The Yard Gnome — hard to pick just one since he was the most devoid of common sense. Escaping a DUI with a hooker and enough blow to kill a ghetto in his car, or the time he made the local news for sliding on the tarp multiple times during a rain delay at Scottsdale.

The Beloved Nephew — Throwing up in his hat just after dawn on the way to the AFL in the car half way up the Chiriaco Summit after trying tho sleep off the previous night’s drunk, then tossing the hat out the window, which struck the car behind us.

The Ruggedly Handsome Snowplow Driver and Black 47 — surprisingly nothing. The craziest members of the DSEC were only witnesses to debauchery of the Jackalopes.

The Scarecrow — a late addition to the cult, he ensured more than once that fellow members’ eyes did not get pecked out by vultures.

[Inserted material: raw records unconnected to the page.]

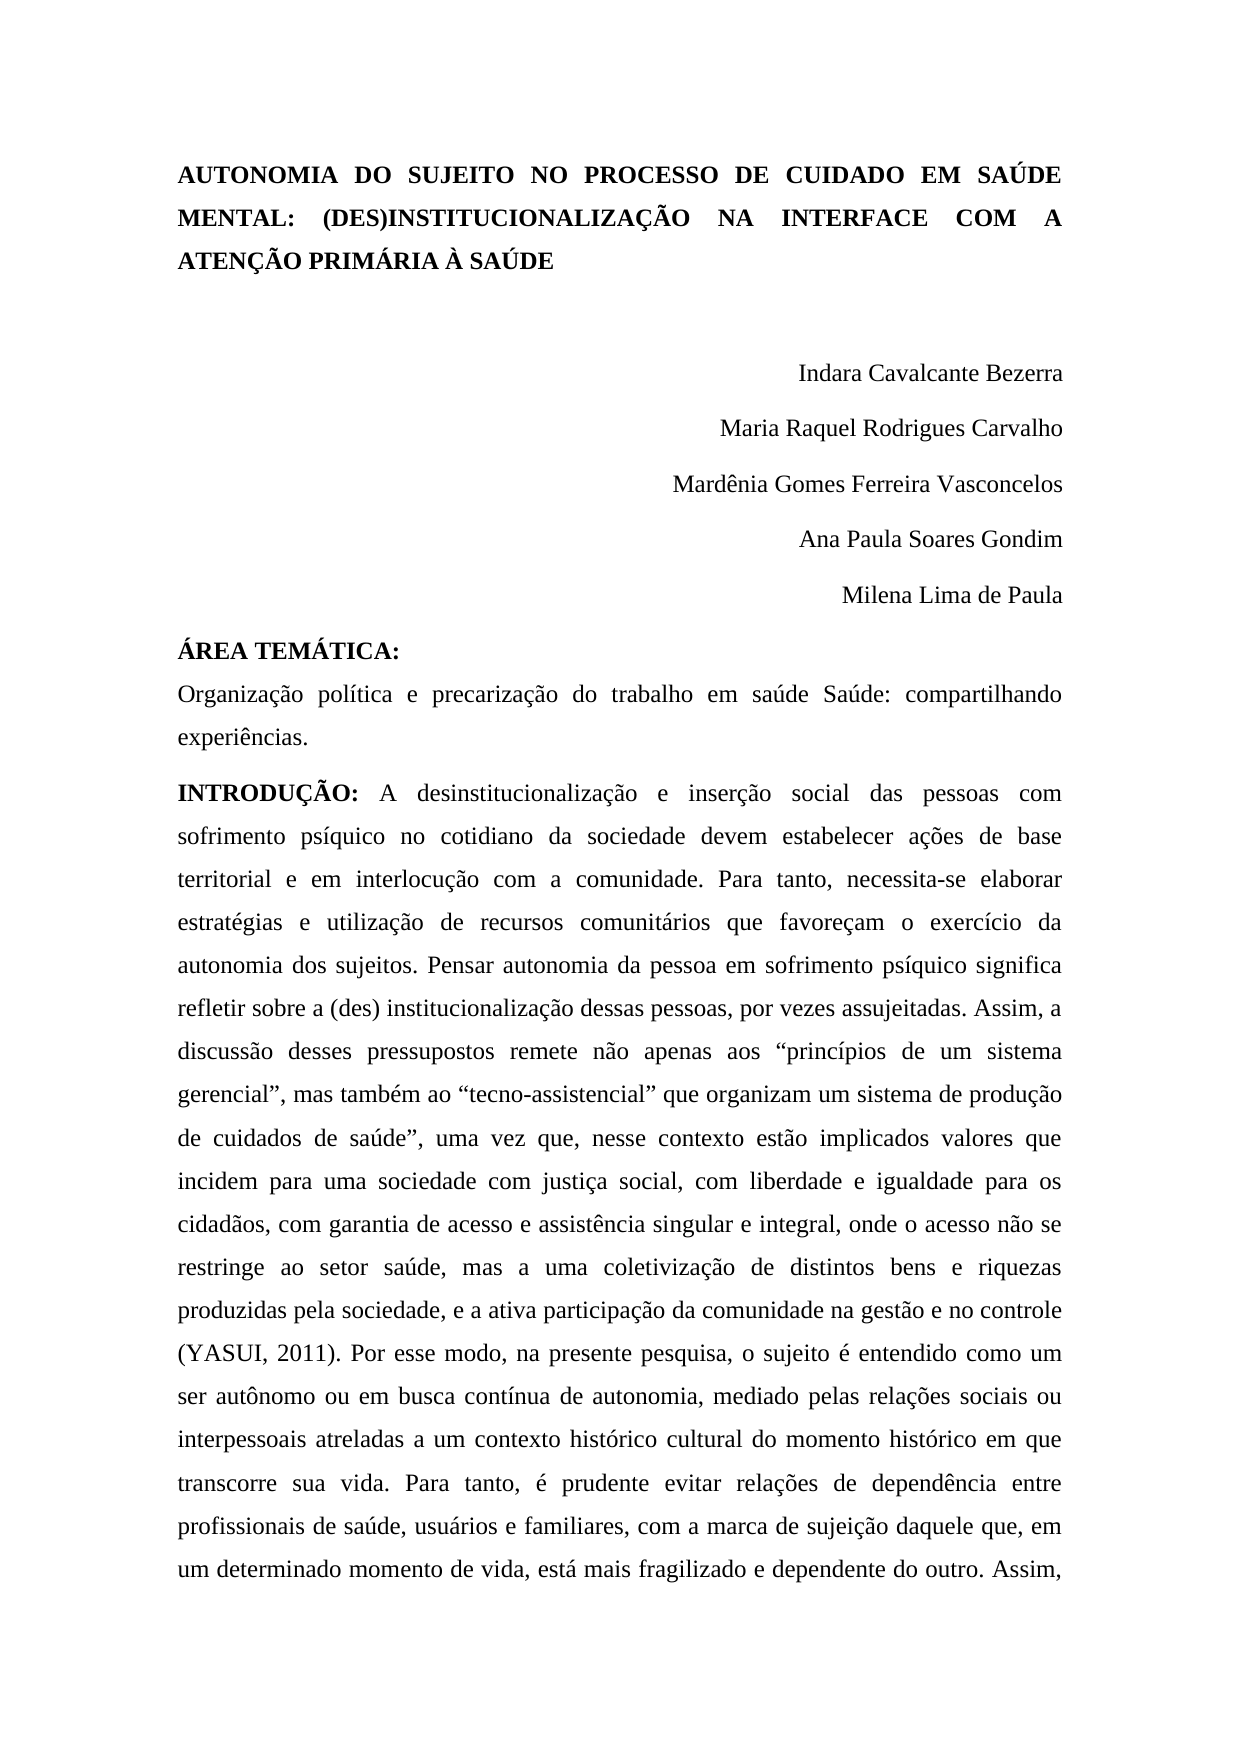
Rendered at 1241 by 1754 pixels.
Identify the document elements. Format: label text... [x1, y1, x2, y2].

text Organização política e precarização do trabalho em saúde Saúde: compartilhando experiências. [177, 679, 1063, 751]
text Indara Cavalcante Bezerra [177, 358, 1063, 386]
text Milena Lima de Paula [177, 580, 1063, 609]
text Ana Paula Soares Gondim [177, 524, 1063, 553]
text Maria Raquel Rodrigues Carvalho [177, 413, 1063, 442]
text Mardênia Gomes Ferreira Vasconcelos [177, 469, 1063, 498]
text ÁREA TEMÁTICA: [177, 636, 1063, 664]
text AUTONOMIA DO SUJEITO NO PROCESSO DE CUIDADO EM SAÚDE MENTAL: (DES)INSTITUCIONALIZAÇÃO NA INTERFACE COM A ATENÇÃO PRIMÁRIA À SAÚDE [177, 160, 1063, 275]
text INTRODUÇÃO: A desinstitucionalização e inserção social das pessoas com sofrimento psíquico no cotidiano da sociedade devem estabelecer ações de base territorial e em interlocução com a comunidade. Para tanto, necessita-se elaborar estratégias e utilização de recursos comunitários que favoreçam o exercício da autonomia dos sujeitos. Pensar autonomia da pessoa em sofrimento psíquico significa refletir sobre a (des) institucionalização dessas pessoas, por vezes assujeitadas. Assim, a discussão desses pressupostos remete não apenas aos “princípios de um sistema gerencial”, mas também ao “tecno-assistencial” que organizam um sistema de produção de cuidados de saúde”, uma vez que, nesse contexto estão implicados valores que incidem para uma sociedade com justiça social, com liberdade e igualdade para os cidadãos, com garantia de acesso e assistência singular e integral, onde o acesso não se restringe ao setor saúde, mas a uma coletivização de distintos bens e riquezas produzidas pela sociedade, e a ativa participação da comunidade na gestão e no controle (YASUI, 2011). Por esse modo, na presente pesquisa, o sujeito é entendido como um ser autônomo ou em busca contínua de autonomia, mediado pelas relações sociais ou interpessoais atreladas a um contexto histórico cultural do momento histórico em que transcorre sua vida. Para tanto, é prudente evitar relações de dependência entre profissionais de saúde, usuários e familiares, com a marca de sujeição daquele que, em um determinado momento de vida, está mais fragilizado e dependente do outro. Assim, buscou-se uma aproximação com o conceito utilizado nas práticas de saúde, onde o sujeito predominante no pensamento sanitário não está em sintonia com os valores e pressupostos que orientam as principais propostas de renovação de conceitos e práticas de saúde na atualidade. Defende-se o caráter relacional, pragmático e reconstrutivo das identidades subjetivas, contra o caráter individualista e objetificado prevalente no cotidiano das práticas de saúde, sob o qual Ayres (2001) identifica duas formas de olhar o sujeito: a primeira é relativa à identidade dos usuários de nossas práticas; ao ser autêntico, dotado de necessidades e valores próprios, origem e assinalação de sua situação particular. É a esse sujeito que se refere o jargão quando os profissionais de saúde se comprometem a conhecer ou atender às "reais necessidades de saúde da população". A segunda forma é relativa à ação transformadora, o sujeito como o ser que produz a história, o responsável pelo seu próprio devir. É sob esse olhar que se almeja aos usuários do campo da saúde, que "tornem-se sujeitos de sua própria saúde". Com efeito, percebe-se que a partir da reforma psiquiátrica no Brasil, buscou-se a reversão do modelo asilar caótico e segregador, contribuindo para a eclosão de novas formas de abordar o sofrimento psíquico, propondo um trabalho multidisciplinar baseado na reorientação da prática clínica nos serviços públicos de saúde. Segundo Moya (2007), os serviços buscam substituir a lógica manicomial e redirecionar a assistência em saúde mental, privilegiando o tratamento em serviços de base comunitária. Na perspectiva de seguir os passos da Reforma Psiquiátrica, surgiram os CAPS (Centros de Atenção Psicossocial), definidos como serviços ambulatoriais de atenção diária, que funcionam a partir da lógica do território e visam à integração do usuário à comunidade, assim como sua inserção familiar e social. Além dos CAPS, a Rede de Atenção Psicossocial (RAPS) pode contar com a expansão das ações regulares de saúde mental na atenção básica, com a criação dos NASFs (Núcleos de Apoio à Saúde da Família), nos quais a presença de profissionais da saúde mental tornou-se recomendação expressa da norma aplicável, além do aprofundamento, sistematização e extensão das estratégias de matriciamento (MINISTÉRIO DA SAÚDE, 2011), as quais devem funcionar em consonância e com interface na Atenção Primária à Saúde. Por outro lado, concebe-se o envergamento no percurso da assistência que apontam para a lógica da configuração do tratamento do sofrimento psíquico na história recente e para o consequente aumento relacionado ao consumo de psicofármacos, tais quais: a visão organicista do funcionamento psíquico baseado na neurociência; a indústria farmacêutica e os grandes investimentos no desenvolvimento tecnológico e midiático dos psicofármacos; e a padronização de sintomas, trazida pelas sucessivas edições do Manual Diagnóstico e Estatístico de Transtornos Mentais (DSM), atualmente em sua 5ª edição. Essa normatização diagnóstica distribui os sintomas em quadros regulares de transtornos e a aplicação do conjunto sobre o relato pontual do indivíduo, determinando sua nomeação e seu tratamento (GUARIDO, 2007), o que institui um aumento substancial de diagnósticos, instituindo como patologias, situações entendidas como sofrimentos cotidianos naturais da vida humana. Sob esse aspecto, o sujeito, cujo diagnóstico é identificado como transtorno leve ou moderado e estável, deve ser acompanhado pela Atenção Primária à Saúde, o que gera tensões entre profissionais e gestores que não reconhecem tal demanda e findam por encaminhar para os CAPS esses usuários, promovendo um itinerário não resolutivo. Diante dessas considerações, como pensar em sujeitos autônomos quando estes se encontram, por vezes, institucionalizados em serviços de saúde, sem perspectivas de projetos de vida, sem constituição de redes sociais de apoio? A presente pesquisa provoca reflexões que perpassam a compreensão das experiências vivenciadas por usuários, seus familiares e profissionais do serviço de saúde mental, fundamentadas na inserção na vida cotidiana da rede de serviços assistenciais, dos serviços informais, das redes sociais e no caminho percorrido pelo usuário e seu familiar, ao buscar resolução para seu problema de saúde. OBJETIVOS: A investigação buscou: compreender as experiências de usuários, família e equipe de saúde do Centro de Atenção Psicossocial, no processo de construção de autonomia do usuário diante de seu processo de cuidado psicossocial; discutir a utilização dos serviços por esses usuários e; entender o percurso dos usuários na rede de saúde mental. METODOLOGIA: O presente trabalho faz parte de uma dissertação de mestrado intitulada: “Uso de Psicofármacos na Atenção Psicossocial: Sujeito, Autonomia e Corresponsabilização”, desenvolvida por uma das autoras deste resumo e apresentada à Universidade Estadual de Fortaleza em 2013. O estudo recorreu à abordagem qualitativa, partindo da concepção de hermenêutica como a arte de compreender textos. A investigação foi realizada no município de Fortaleza-CE, num Centro de Atenção Psicossocial (CAPS). Os participantes da pesquisa foram constituídos por 10 usuários, 09 familiares e 05 trabalhadores de saúde. Foram utilizadas como técnica de coleta das informações a entrevista semiestruturada, a observação sistemática e o grupo focal. Para análise do material empírico, recorreu-se à hermenêutica filosófica gadameriana, utilizando a análise de conteúdo temática para a categorização das informações apreendidas. Os aspectos éticos foram respeitados e legitimados através do parecer consubstanciado do CEP da Plataforma Brasil, sob número 387.111. RESULTADOS E DISCUSSÃO: Por caracterizar-se como relativa e relacional, inseparável da dependência, a autonomia exige a participação na vida social e ampliação das alternativas terapêuticas. Para os autores Soares e Camargo Junior (2007, p.65), é condição essencial para a saúde, pois pode ser compreendida como “potência auto-recuperadora do organismo humano [...] como precondição para a saúde e a cidadania, para a própria vida”. Especificamente no que diz respeito às relações, torna-se fundamental para a produção de autonomia o fortalecimento das relações entre usuários e profissionais da saúde, entre usuários e seus familiares, porque essas redes de autonomia/dependência passam a ser vistas como essenciais para o cuidado e para a saúde. Os mesmos autores apontam que é preciso superar é a dimensão autoritária ou paternalista dessas relações e caminhar no sentido de possibilitar a expansão da autonomia à medida que avança o processo terapêutico. Dentro da sua característica relacional, a produção de autonomia pressupõe o compartilhamento entre as autonomias profissional e do usuário, proporcionando, dessa forma, melhoramentos e subsídios de ambos, para o processo de cuidado psicossocial. O destaque está na premissa de que o sujeito é um ser humano único, com singularidades e potencialidades, e que, por meio de um relacionamento de apoio ou dependência, possibilita ao sujeito a oportunidade de realizar escolhas (BARROS; CHIESA, 2008). Assim, torna-se essencial para o cuidado em saúde mental a superação do modelo asilar, e subentende-se que a instauração de novos serviços, de portas abertas, de base territorial, com maior interlocução com a comunidade, proporcione um curso diferente daquele admitido antes da reforma psiquiátrica. No entanto, com o surgimento dos novos serviços, retornam a crítica à institucionalização e a reflexão sobre a nova cronicidade, assim como o entendimento de que tais serviços podem criar novas formas de institucionalização, cronificação ou, até mesmo, manicomia (PANDE, AMARANTE, 2012). Sobre o aspecto da dependência, o estudo de Barros e Chiesa (2008, p. 795) discute a autonomia do paciente na categoria de “flexibilização nas situações de institucionalização”. Os autores descrevem que diante do desconhecido e, sobretudo, diante da dor e das limitações das precárias condições de saúde é uma disposição do ser humano enfrentar com algum grau de regressão esta situação. Além disso, os “profissionais de saúde tendem a reforçar ainda mais a regressão do paciente”, institucionalizando e efetivando uma relação verticalizada, em que o sujeito passa a ser o objeto de cuidados. O uso, em longo prazo, de psicofármacos, insere-se no campo da Saúde Mental, mais especificamente no debate sobre a medicalização do social no contemporâneo, seus processos de subjetivação da clínica psiquiátrica e as formas de tratamento oferecidas, na atualidade, aos sujeitos em seu sofrimento-existência. Assim, procura-se problematizar essa clínica psiquiátrica dessubjetivante, que produz sujeitos que podemos chamar de sujeito-comprimido (SANTOS, YASUI, DIONISIO, 2012). A história do sujeito parece não importar e, muito menos, o que ele tem a dizer sobre o seu sofrimento, porque, com os novos fármacos psiquiátricos, os sintomas, tão caros aos sujeitos, tiveram uma rápida suspensão, provocando a sensação de resolutividade que se concebe até hoje. E nesse contexto surge o conceito de sujeito-comprimido, através da ação clínica dessubjetivante. O “comprimido” é usado em dois sentidos, do substantivo “pílula” e do verbo “achatar”. Respectivamente, o sujeito-comprimido é aquele que tem sua subjetividade desvalorizada, escutada pelo viés do medicamento, formatada para se receitar determinado psicofármaco; e tem a sua dimensão subjetiva chapada, reduzida a uma descrição (YASUI, DIONISIO; 2012). No campo empírico explorado nesta pesquisa, é possível perceber o usuário como sujeito-comprimido, mas, também, mesmo que diante de um processo lento de transformação, pode-se visualizar ações de vínculo e corresponsabilização com o serviço e a equipe, no sentido de romper esse paradigma institucionalizado. Nas informações apreendidas, ressaltaram-se questões que dizem respeito à efetivação da interface entre os CAPS e a rede assistencial, dentre as quais, a desarticulação entre o CAPS e a Unidade de Saúde da Família. Nenhum dos participantes referiu a Unidade Básica de Saúde como outro serviço utilizado por eles na comunidade, além do CAPS, evidenciando, deste modo, a desarticulação na organização dos fluxos assistenciais entre atenção básica e especializada, e falha na responsabilização dos profissionais envolvidos com o processo de cuidado integral. A Organização Mundial de Saúde (2008) apontou a importância da integração de ações de saúde mental na atenção primária, ao recomendar ao território, à comunidade e às redes de serviços de saúde, que se organizassem, de forma a reconhecer que a atenção à saúde mental é parte dos cuidados primários de saúde, com ênfase nas novas formas de cuidar. No cuidado em saúde, a oferta dos serviços e o conjunto de dispositivos sociais para formulação de uma rede integral de atenção ao usuário possibilitariam uma produção de autonomia na sua assistência. No entanto, a fragmentação do cuidado, a parcialização dos saberes e práticas e as tensões entre oferta e demanda no SUS fortalecem a dependência única e, às vezes, inexistentes para suprimento de demandas, problemas e necessidades. Desse modo, a subordinação ao ato terapêutico no cotidiano de saúde é determinada também por uma ausência de entendimento sobre o próprio processo de cuidar no qual o usuário está inserido. A dificuldade em entender remete à efetivação de relações desproporcionadas pela necessidade e confiança premente daquele instituído socialmente como detentor do saber da cura. Com efeito, o exercício de fazer saúde no campo da saúde mental amalgamado à Rede de Atenção Primária à Saúde, confronta-se com uma realidade institucionalizante, através da cronicidade que é gerada a partir de ações que se concentram e se restringem ao biológico, baseada, principalmente, na prescrição de psicofármacos, evidenciando a medicalização do social no contemporâneo e seus processos de subjetivação da clínica. Tal consumo é requerido como principal horizonte resolutivo para seus problemas de saúde. A dimensão medicalizada da atenção em saúde mental na vida dos usuários associa-se à fragmentação da assistência numa parcialidade de tarefas por núcleos profissionais. Por outro lado, os usuários e familiares desconhecem a rede assistencial formal e informal na comunidade, e não se visualizam interlocuções do CAPS com esses dispositivos, expondo a desarticulação na organização dos fluxos assistenciais entre atenção básica e especializada, e falha na responsabilização dos profissionais envolvidos com o processo de cuidado integral. CONSIDERAÇÕES SOBRE O ESTUDO: O fluxo dos usuários de saúde mental e de seus familiares na rede limita-se à estrutura do serviço do CAPS, explorando, minimamente, os recursos comunitários e familiares. O estudo revela que o processo de cuidado em saúde mental não condiz com os pressupostos delineados pela Reforma Psiquiátrica e se depara com uma realidade institucionalizante que promove a cronicidade dos sintomas numa relação de dependência-subautônoma dos sujeitos em sofrimento com os serviços de saúde. Esse cenário sustenta-se pela prática medicalizante, assistência fragmentada, falha na corresponsabilização dos profissionais de saúde com o cuidado integral, desarticulação da rede e ausência de autonomia e desconhecimento do itinerário por parte dos usuários/familiares. [177, 778, 1063, 1583]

Mr. Bamboozled (BAM! for short) — the man left behind. BAM! suffered a seizure in a fourteen passenger van at the entrance to Maryvale Stadium. Once we realized he was stable after the EMTs arrived, we sent my wife and Black 47 to the hospital with and continued onto the game.

Yes, that is correct – the Jackalopes left a man behind. Nothing could stand between a Jackalope and a ballgame. If a man couldn’t keep up, then maybe he wasn’t Jackalope material. The only reason BAM! wasn’t excommunicated from the Jackalopes was because he wanted us to leave him behind and go to the game. He would have done the same in our shoes. That is just the way we rolled.